Revolutionary Optics for the Production of the Computer Chip of the Future
Dr. rer. nat. Peter Kürz (Spokesperson)
Dr. rer. nat. Martin Lowisch Carl Zeiss SMT AG, Oberkochen
MP3 players, GPS navigation systems, cameras – compact and versatile electronic devices would not be conceivable without the constant increase in efficiency of computer chips.
What steps need to be taken to ensure that developments in digital electronics continue to be pushed?
With a new fabrication technology for semi-conductor chips, Peter Kürz, Winfried Kaiser, and Martin Lowisch have laid the foundation for further advances in microelectronics. Peter Kürz was instrumental in this development as head of the EUV program as was Winfried Kaiser as head of product development and strategy lithography-optics, and Martin Lowisch as system engineer for EUVL systems at Carl Zeiss SMT AG in Oberkochen.
Short-wave light for precise structures
In presenting this innovation, the three nominated researchers launched a promising candidate with the potential to replace optical lithography as the method of fabricating computer chips. Used for decades in chip fabrication, optical lithography uses light focused by a sophisticated optical system to trace minute structures of processors, memory elements and conductor lines on silicon. As a rule, the shorter the wavelength of light, the smaller the structures to be created can be. Production of more powerful chips with ever finer structures was until the advent of this development only possible on systems for light with very short wavelengths.
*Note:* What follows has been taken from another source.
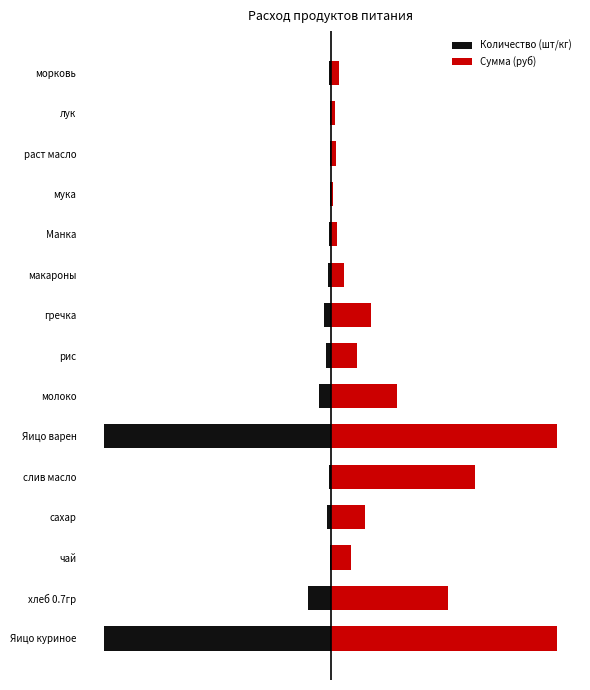

How many bars are there in each group?

2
Yet optical lithography will soon reach basic physical limits and further miniaturization with conventional methods will no longer be possible. With the help of EUV technology for which Peter Kürz, Winfried Kaiser and martin Lowisch and their team at Carl Zeiss SMT developed the optical systems, this limit can now be overcome.
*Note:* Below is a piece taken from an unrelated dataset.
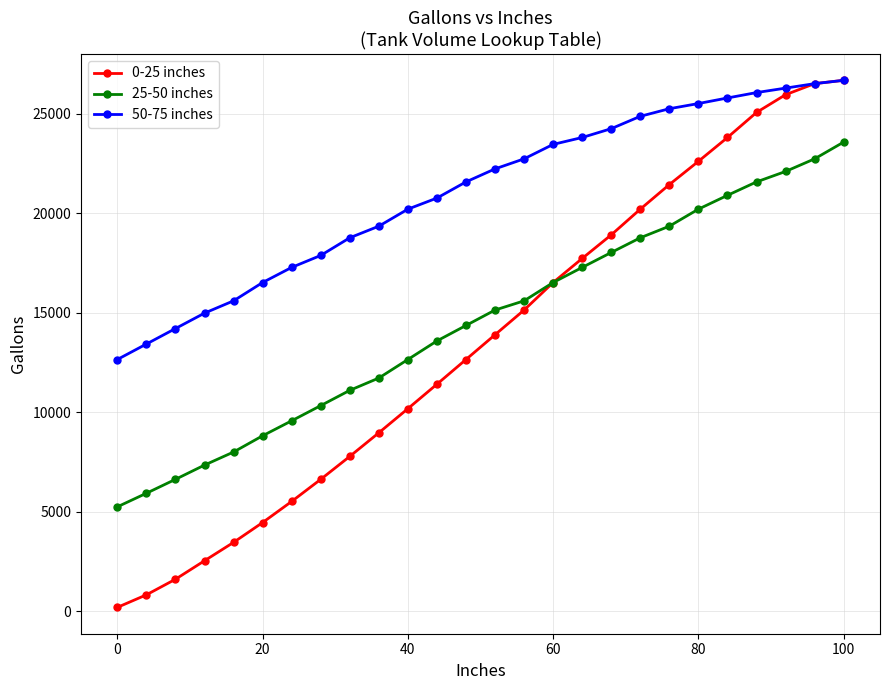

Reading left to right, transcribe all the data shown in this chart.

0-25 inches: 205	835	1618	2547	3470	4467	5527	6637	7790	8976	10188	11417	12658	13902	15143	16526	17736	18920	20212	21448	22615	23812	25071	25962	26518	26685
25-50 inches: 5256	5938	6637	7353	8010	8826	9579	10341	11109	11727	12658	13591	14368	15143	15606	16526	17285	18035	18774	19356	20212	20906	21581	22106	22740	23582
50-75 inches: 12658	13435	14213	14988	15606	16526	17285	17886	18774	19356	20212	20769	21581	22235	22740	23466	23812	24256	24877	25258	25518	25798	26069	26293	26518	26685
In the future soft X-ray radiation
EUV lithography (EUV: Extreme UltraViolet) is similar in function to the previously used method, but uses X-ray radiation instead of light to produce structures. Since glass and air absorb x-ray light, a novel optical projection system had to be developed: unlike previous systems, it is not based on lenses, but rather on mirrors which have been ground to extreme precision and must be adjusted with extreme accuracy.
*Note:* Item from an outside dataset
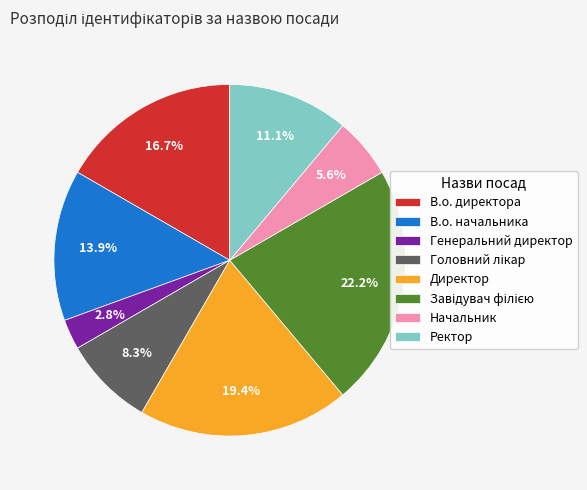

Combined, do Начальник and Ректор account for over 50%?

No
The time and energy Peter Kürz, Winfried Kaiser, and Martin Lowisch at Carl Zeiss SMT together with over 100 employees and external partners devoted to this project was well worth the effort: Systems that use EUV lithography can now pack up to ten times more microelectronic components on a computer chip than has been possible in the past. This paves the way for many new applications and products. Over the next few years, the first EUV devices are to be delivered for series production to chip manufacturers. The first demonstration systems are already in operation.